Analogies like #MooToo, says Adams, come from a place of anthropocentrism—a human-centered perspective “which is what we are trying to defeat as vegan activists.” What we’re saying through such analogies, Adams explains, “is the cow can’t represent her own need for liberation. That we always have to go back and use an anthropocentric anchor: if it’s terrible because it’s like my nursing [my baby], then I’ve created an anthropocentric argument. Why do I have to find touchstones common to my experience?”

Adams asks, “#MooToo, what does it miss? When we analogize, we may lose some of the most important insights in the original protests, the original analysis.” For instance, she notes, “in the case that relaunched the #MeToo movement, Harvey Weinstein—who was just convicted of first-degree criminal sexual act and third-degree rape—didn’t want babies from his victims, as the dairy industry and the chicken industry do; he wanted temporary captivity and long-term sexual accessibility, unlike animal agriculture which wants complete accessibility amidst captivity, and then kills their victims.”

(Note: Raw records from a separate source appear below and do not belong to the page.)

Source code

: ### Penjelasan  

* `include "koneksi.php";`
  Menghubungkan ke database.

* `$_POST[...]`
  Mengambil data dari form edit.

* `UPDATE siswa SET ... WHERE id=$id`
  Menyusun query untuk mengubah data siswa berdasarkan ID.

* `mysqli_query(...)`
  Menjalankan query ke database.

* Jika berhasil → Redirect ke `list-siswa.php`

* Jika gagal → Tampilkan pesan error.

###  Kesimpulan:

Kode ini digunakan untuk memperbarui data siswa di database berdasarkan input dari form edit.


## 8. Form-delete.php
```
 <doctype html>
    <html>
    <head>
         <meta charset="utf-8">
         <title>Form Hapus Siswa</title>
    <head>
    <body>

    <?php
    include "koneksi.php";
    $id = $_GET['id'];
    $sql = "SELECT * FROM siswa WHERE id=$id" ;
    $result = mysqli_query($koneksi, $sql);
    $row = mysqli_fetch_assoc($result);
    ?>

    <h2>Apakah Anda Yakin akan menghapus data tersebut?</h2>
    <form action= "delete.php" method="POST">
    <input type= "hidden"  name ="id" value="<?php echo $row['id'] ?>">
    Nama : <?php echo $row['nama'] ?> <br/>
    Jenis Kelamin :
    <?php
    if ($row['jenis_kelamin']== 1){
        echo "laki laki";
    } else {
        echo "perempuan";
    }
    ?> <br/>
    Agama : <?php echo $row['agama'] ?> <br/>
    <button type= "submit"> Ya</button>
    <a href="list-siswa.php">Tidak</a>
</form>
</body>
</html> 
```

Messaging like #MooToo, says Adams, “is retrograde posing as radical; it reinforces rather than resists, truncates rather than elaborates.” Such messaging allows animals to become absent referents within their own stories. “Such slogans appeal to the lowest common denominator, which is what oppression is all about: reducing everyone to their lowest common denominator then using it for others’ interests. Why would we do that?”

“We have to think outside the billboard,” Adams says, referring to PETA’s You Can’t Claim to be Feminist and Still Eat Eggs campaign. “The feminist-vegan analysis is not focused solely on [the] female experience. The appeal to feminists to be vegan shouldn’t be about identification. Not only because that essentializes bodies, and keeps the gender binary in place, but also because it ignores the insights of feminist theory.”

Adams notes further that messaging telling feminists that they should be vegan, or that they shouldn’t consume animal products, is not really feminist at all. “Should, should, should—this is not liberation, telling feminists they should do anything,” she says. “You take something that’s a really robust, and—I’d like to think—inclusive theory, and you reduce it down to ‘you’re a woman, you shouldn’t drink milk.’ So you’ve got an almost anti-feminist stance, appealing to feminists,” she explains. “The whole point was we grew up in a world that was telling us everything we should do as girls and then women. Let’s get rid of the ‘should.’ Why can’t we trust people to experience a change in consciousness by receiving information?”

An important part of that information, says Adams, “is recognizing that we live in a society structured on oppression,” and recognizing what brought animals and certain groups of people to this state of oppression in the first place. “We have to look at where this started: white, patriarchal, colonial powers, importing cows to the land that is now North and South America,” she says. “Midwestern destruction of the land, and the people who lived on it, and the near extinction of the buffalo; it’s all related to a cow culture—we live in a fetishized cow culture.”

White, male, colonialist patriarchy is further responsible, states Adams, for “creating a value in animal products, for imposing a view about animal protein, and creating an almost xenophobic disparagement of non-animal proteins. This idea that you have to survive on cheese or milk or the dead body of a domesticated cow, it’s all part of the creation of both national and gendered identities that, at this point, in the 21st century, we should be challenging.”

To take on that challenge, Adams asserts that we can look to feminist theory and analysis about violence, about objectification, about overlapping oppressions, and apply those perspectives “to a discussion of those beings on the other side of the species division.”

“Settling for analogies derived from feminist activism, or making appeals of ‘femaleness,’ instead of invoking feminist theory, reduces feminism to a cudgel,” she says. “The road to feminist-veganism is not through #MooToo.”